(Try it): For each line of the data that includes the word "Charm", copy the line.

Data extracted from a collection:
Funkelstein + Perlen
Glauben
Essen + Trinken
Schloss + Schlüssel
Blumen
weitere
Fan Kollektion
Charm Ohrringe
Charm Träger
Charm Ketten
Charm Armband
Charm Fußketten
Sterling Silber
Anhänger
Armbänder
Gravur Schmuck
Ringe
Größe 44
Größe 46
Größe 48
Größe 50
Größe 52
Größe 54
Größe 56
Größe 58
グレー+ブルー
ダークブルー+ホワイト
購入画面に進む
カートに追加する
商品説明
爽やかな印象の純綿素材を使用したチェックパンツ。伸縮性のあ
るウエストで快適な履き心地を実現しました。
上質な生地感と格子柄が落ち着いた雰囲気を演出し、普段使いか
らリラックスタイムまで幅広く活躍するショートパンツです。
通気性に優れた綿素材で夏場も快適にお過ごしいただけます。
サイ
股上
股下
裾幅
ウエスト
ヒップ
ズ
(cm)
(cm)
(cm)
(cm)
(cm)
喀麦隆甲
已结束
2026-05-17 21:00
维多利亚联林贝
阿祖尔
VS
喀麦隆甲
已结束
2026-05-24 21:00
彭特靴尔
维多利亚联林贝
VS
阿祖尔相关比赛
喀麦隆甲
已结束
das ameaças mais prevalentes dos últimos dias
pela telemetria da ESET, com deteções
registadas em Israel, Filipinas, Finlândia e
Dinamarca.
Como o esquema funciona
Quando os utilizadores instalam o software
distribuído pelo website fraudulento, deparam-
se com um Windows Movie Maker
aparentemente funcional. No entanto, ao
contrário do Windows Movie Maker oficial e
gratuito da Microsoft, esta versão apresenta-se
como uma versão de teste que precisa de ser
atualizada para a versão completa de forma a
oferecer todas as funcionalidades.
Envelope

(Exercise output):
Charm Ohrringe
Charm Träger
Charm Ketten
Charm Armband
Charm Fußketten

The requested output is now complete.